(EXERCISE DATA Opens)

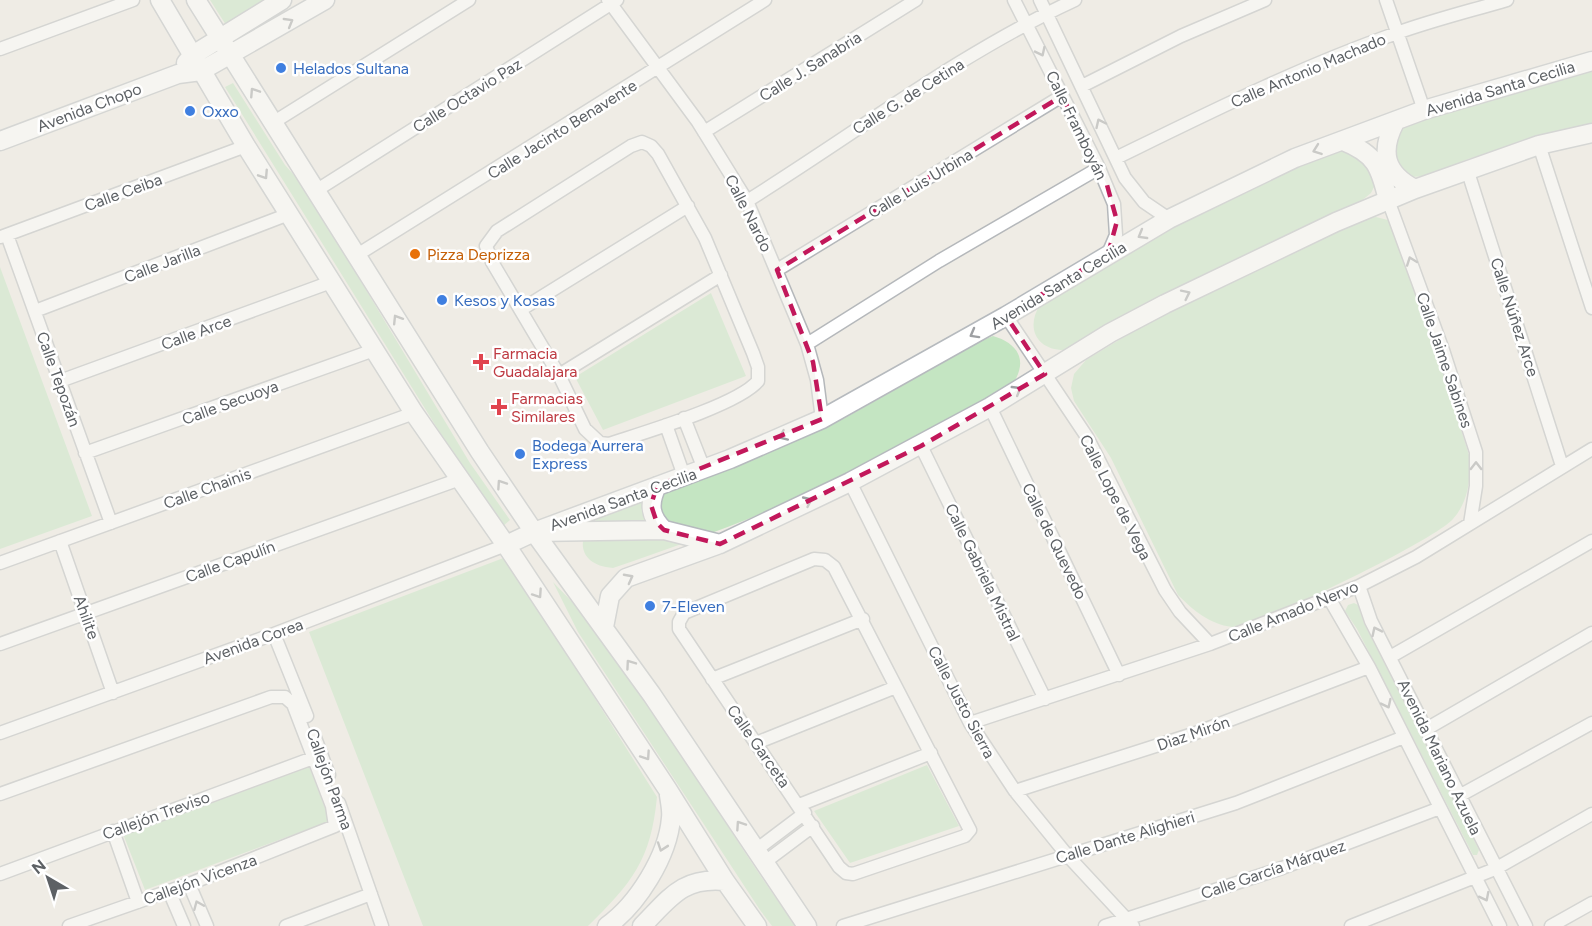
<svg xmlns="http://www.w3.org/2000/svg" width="1592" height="926" font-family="Figtree,sans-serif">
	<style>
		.green { fill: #c4e5c2 }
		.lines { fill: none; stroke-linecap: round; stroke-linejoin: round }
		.street-casing { stroke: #b5b8bb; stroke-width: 15 }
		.secondary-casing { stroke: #b6babe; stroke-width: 21 }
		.street { stroke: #fff; stroke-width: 12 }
		.secondary { stroke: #fff; stroke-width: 18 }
		.oneway { stroke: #9ea0a3 }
		.marked { fill: none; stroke: #c2185b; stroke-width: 4.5; stroke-dasharray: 12 8; stroke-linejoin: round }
		.shop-dot { fill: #3f7fe0; stroke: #fff; stroke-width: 2 }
		.food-dot { fill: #e8710a; stroke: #fff; stroke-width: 2 }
		.health-dot { fill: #e0444e; stroke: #fff; stroke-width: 2 }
		.labels { text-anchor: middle; stroke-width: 5; stroke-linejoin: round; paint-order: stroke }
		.street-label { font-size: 16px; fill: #5d6165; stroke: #fff }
		.shop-label { font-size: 16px; fill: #366cbe; stroke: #fff; text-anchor: start }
		.food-label { font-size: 16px; fill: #c56008; stroke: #fff; text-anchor: start }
		.health-label { font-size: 16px; fill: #be3a42; stroke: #fff; text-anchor: start }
	</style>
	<rect width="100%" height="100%" fill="#efece5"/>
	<path class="green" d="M210,0H266L226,25Z
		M1592,67V123L1468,159L1427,176L1411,177L1398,166L1390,151L1394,136L1404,126L1486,97Z
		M233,83L285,165L303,185L470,463L510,520L502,527L457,460L225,87Z
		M1334,150H1358L1377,181L1371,193L1360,202L1193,281L1066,350C1037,351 1025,328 1040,305L1166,230L1248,188Z
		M1376,217L1388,220L1398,229L1469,455C1471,477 1469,501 1453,519C1437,539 1253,629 1232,627C1209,624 1193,610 1178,595L1111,458L1074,401L1071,388L1074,374L1086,360L1142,326L1212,289L1363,219Z
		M0,267L92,516L0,549Z
		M711,293L746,376L603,430L575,377Z
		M993,336C1017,343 1028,359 1014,382C940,427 864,469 784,504C729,528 671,548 613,568C578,566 573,536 600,517L748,462L845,418L981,341Z
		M506,557L657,797C651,860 632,883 588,926H423L309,632Z
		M553,582C566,596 581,610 593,625C667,721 724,829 796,926H772L760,910L578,632Z
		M1354,603L1358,605L1364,623L1479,850L1477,855H1473L1357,629L1345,611L1348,605Z
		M927,765L959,826L850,863L814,811Z
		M309,766L330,821L145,890L123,834Z"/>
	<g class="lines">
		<g class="street-casing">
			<path id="street" d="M608,0L698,122L747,201L807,344L817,380L822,419
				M1014,0L1099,168L1114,204L1116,235L1108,254
				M1040,0L1125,178L1144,202L1169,219
				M1386,0L1424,110
				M0,49L133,0
				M1082,86L1181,36L1265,0
				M274,122L469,0
				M704,132L916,0
				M642,142L651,146L658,154L705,238L753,353L758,367V381C738,405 642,433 609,444L600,443L585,429L559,375L492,262L486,246L497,231L631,146Z
				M1539,145L1592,308
				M1116,158C1208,113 1300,67 1397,33C1433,20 1470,11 1507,0
				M1467,169L1562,466
				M317,190L617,0
				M1388,200L1443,350L1476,452V486L1470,524
				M747,201C855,134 958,54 1075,0
				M7,235L111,523
				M1,237L246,146
				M357,255L765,0
				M777,270L1062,96
				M522,309L688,206
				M35,311L289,214
				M1006,316L1087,437L1165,590L1180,612L1210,644
				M807,344L939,261L1099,168
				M559,375L721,275
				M60,381L331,282
				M990,407L1119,675
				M684,418L704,469
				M666,425L684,476
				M921,446L1045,699
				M85,453L374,350
				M850,482L970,723L1015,791L1067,855L1133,926
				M60,541L113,693
				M814,559L825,560L834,567L970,830L965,836L853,874L846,873L839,867L679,629V622L684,613Z
				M0,563L414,413
				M1359,586L1371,621L1526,926
				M1329,598L1369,667L1500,926
				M274,634L307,716
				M0,644L460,479
				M1390,657L1592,541
				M712,679L863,619
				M970,723L1210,644L1359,586L1416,557L1592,449
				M1428,728L1592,633
				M0,733L274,634L506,545
				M314,735L329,775
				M756,743L896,687
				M1015,791L1193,734L1369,667
				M0,794L271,697H285L293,704L332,806L335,826L189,884L69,926
				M1459,796L1592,723
				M339,803L382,926
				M799,805L931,753
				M113,831L138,902
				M756,850L805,813
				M765,862L813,826
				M0,874L313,758
				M189,884L207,926
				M169,891L184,926
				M286,926L371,894
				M843,926L1236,803L1404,737
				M1105,926L1282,868L1440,808
				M1351,926L1495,869L1592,814
				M1551,926L1592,903"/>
		</g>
		<g class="secondary-casing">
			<path id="secondary" d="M160,0L246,146L414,413L506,545L668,790L725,881L757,926
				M196,0L480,452L534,532L652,695L807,926
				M186,63L193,55L282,0
				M1395,122C1380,151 1384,173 1415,189
				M0,141L178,74L201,71L325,0
				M1343,141C1376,154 1380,167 1388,200
				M657,486C648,504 650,517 664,530
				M534,532L730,459L822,419L1006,316L1169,219L1295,158L1424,110L1592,61
				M506,545L534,532L664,530L720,544
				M604,627L610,596L626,578L720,544L850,482L990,407L1110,333L1165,304L1336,222L1415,189L1539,145L1592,133
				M607,926C637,905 668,856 671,818C672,811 670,802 669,795
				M642,926C670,898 682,877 725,881"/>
		</g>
		<use href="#street" class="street"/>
		<use href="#secondary" class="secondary"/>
	</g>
	<defs><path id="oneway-chevron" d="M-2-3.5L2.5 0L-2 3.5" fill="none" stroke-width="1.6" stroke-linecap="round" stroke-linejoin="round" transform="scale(1.5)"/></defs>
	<g class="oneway">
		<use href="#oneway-chevron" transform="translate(289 22) rotate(-30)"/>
		<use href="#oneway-chevron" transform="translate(1041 52) rotate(64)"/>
		<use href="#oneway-chevron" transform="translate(254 92) rotate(-123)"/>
		<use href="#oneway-chevron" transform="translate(1100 123) rotate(-115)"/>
		<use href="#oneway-chevron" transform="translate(1317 150) rotate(160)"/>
		<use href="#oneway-chevron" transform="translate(264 175) rotate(57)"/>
		<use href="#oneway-chevron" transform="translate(1142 235) rotate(150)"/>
		<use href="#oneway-chevron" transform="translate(1411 261) rotate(-110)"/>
		<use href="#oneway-chevron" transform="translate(1186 294) rotate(-26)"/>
		<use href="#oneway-chevron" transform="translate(397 319) rotate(-122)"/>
		<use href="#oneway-chevron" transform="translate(974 334) rotate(151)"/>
		<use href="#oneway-chevron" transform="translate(1017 390) rotate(-31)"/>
		<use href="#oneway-chevron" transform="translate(783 436) rotate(156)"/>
		<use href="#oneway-chevron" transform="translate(1476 466) rotate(-90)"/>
		<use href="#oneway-chevron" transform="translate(501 484) rotate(-124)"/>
		<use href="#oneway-chevron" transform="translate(808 501) rotate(-25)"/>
		<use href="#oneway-chevron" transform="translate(629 578) rotate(-28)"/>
		<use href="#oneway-chevron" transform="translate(538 594) rotate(56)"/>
		<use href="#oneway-chevron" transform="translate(1376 631) rotate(-116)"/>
		<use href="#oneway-chevron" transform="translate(630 664) rotate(-125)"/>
		<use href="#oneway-chevron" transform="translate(1387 704) rotate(64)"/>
		<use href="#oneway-chevron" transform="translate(646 756) rotate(56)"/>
		<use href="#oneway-chevron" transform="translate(740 825) rotate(-124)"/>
		<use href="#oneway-chevron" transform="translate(662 847) rotate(109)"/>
		<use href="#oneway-chevron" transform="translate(1485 897) rotate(63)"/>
		<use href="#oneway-chevron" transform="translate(198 905) rotate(-113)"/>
	</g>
	<path d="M0 0H1592V926H0ZM1062,96L1107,185L1117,221L1108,254L1006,316L1045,374L921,446L720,544L664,530L657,523L651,505L657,486L822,419L813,362L777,270Z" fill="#efece5" fill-opacity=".55" fill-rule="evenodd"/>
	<path class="marked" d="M1062,96L1107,185L1117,221L1108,254L1006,316L1045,374L921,446L720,544L664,530L657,523L651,505L657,486L822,419L813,362L777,270Z"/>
	<g class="shop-dot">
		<circle cx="281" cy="68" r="6"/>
		<circle cx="190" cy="111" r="6"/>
		<circle cx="442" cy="300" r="6"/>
		<circle cx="520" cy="454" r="6"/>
		<circle cx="650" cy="606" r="6"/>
	</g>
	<circle class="food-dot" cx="415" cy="254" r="6"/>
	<g class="health-dot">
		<path d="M478 353h6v6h6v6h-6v6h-6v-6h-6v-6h6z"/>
		<path d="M496 398h6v6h6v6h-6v6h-6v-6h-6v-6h6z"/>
	</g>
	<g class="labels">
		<g class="street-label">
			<text transform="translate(810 66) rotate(-32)" y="6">Calle J. Sanabria</text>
			<text transform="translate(1308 70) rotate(-23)" y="6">Calle Antonio Machado</text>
			<text transform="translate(1500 88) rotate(-17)" y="6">Avenida Santa Cecilia</text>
			<text transform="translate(467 95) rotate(-32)" y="6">Calle Octavio Paz</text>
			<text transform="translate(908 96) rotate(-32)" y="6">Calle G. de Cetina</text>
			<text transform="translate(89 107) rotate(-21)" y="6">Avenida Chopo</text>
			<text transform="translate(1077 125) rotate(64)" y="6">Calle Framboyán</text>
			<text transform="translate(562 129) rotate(-32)" y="6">Calle Jacinto Benavente</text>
			<text transform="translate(920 183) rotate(-31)" y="6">Calle Luis Urbina</text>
			<text transform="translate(123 192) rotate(-20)" y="6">Calle Ceiba</text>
			<text transform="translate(749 213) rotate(63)" y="6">Calle Nardo</text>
			<text transform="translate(162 263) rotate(-21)" y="6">Calle Jarilla</text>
			<text transform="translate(1058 285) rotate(-31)" y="6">Avenida Santa Cecilia</text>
			<text transform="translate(1515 317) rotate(72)" y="6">Calle Núñez Arce</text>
			<text transform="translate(196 332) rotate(-20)" y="6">Calle Arce</text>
			<text transform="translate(1445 360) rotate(71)" y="6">Calle Jaime Sabines</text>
			<text transform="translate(59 379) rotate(70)" y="6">Calle Tepozán</text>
			<text transform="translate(230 402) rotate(-20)" y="6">Calle Secuoya</text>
			<text transform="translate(207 488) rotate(-20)" y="6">Calle Chainis</text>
			<text transform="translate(1116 497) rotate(63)" y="6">Calle Lope de Vega</text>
			<text transform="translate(623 499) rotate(-20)" y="6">Avenida Santa Cecilia</text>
			<text transform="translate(1055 541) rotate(64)" y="6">Calle de Quevedo</text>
			<text transform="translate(230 561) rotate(-20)" y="6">Calle Capulín</text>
			<text transform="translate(983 572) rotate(64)" y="6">Calle Gabriela Mistral</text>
			<text transform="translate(1293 611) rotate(-22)" y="6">Calle Amado Nervo</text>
			<text transform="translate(87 617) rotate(70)" y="6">Ahilite</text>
			<text transform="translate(253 641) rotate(-20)" y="6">Avenida Corea</text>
			<text transform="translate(962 702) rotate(62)" y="6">Calle Justo Sierra</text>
			<text transform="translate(1193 733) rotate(-19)" y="6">Diaz Mirón</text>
			<text transform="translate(759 746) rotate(55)" y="6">Calle Garceta</text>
			<text transform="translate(1440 757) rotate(64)" y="6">Avenida Mariano Azuela</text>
			<text transform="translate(330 779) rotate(70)" y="6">Callejón Parma</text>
			<text transform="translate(156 815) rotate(-20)" y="6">Callejón Treviso</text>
			<text transform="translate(1125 837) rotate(-17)" y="6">Calle Dante Alighieri</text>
			<text transform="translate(1273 869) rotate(-19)" y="6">Calle García Márquez</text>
			<text transform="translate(200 879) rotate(-20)" y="6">Callejón Vicenza</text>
		</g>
		<g class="shop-label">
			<text x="293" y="74">Helados Sultana</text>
			<text x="202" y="117">Oxxo</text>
			<text x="454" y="306">Kesos y Kosas</text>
			<text x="532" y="451">Bodega Aurrera<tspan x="532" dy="18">Express</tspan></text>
			<text x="662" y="612">7-Eleven</text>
		</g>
		<g class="food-label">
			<text x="427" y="260">Pizza Deprizza</text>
		</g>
		<g class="health-label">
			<text x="493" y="359">Farmacia<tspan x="493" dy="18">Guadalajara</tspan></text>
			<text x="511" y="404">Farmacias<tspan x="511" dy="18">Similares</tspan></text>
		</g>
	</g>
	<g transform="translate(48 878) rotate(321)" stroke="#ffffff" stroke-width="4.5" paint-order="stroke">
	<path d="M0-4.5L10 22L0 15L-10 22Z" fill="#5d6165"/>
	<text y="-9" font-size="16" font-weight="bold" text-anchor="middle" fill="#5d6165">N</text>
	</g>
</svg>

(EXERCISE DATA Closes)

## ACTIVITY
Only a number is needed here: how many lines of the data include the word "height"?

## SOLUTION BELOW
2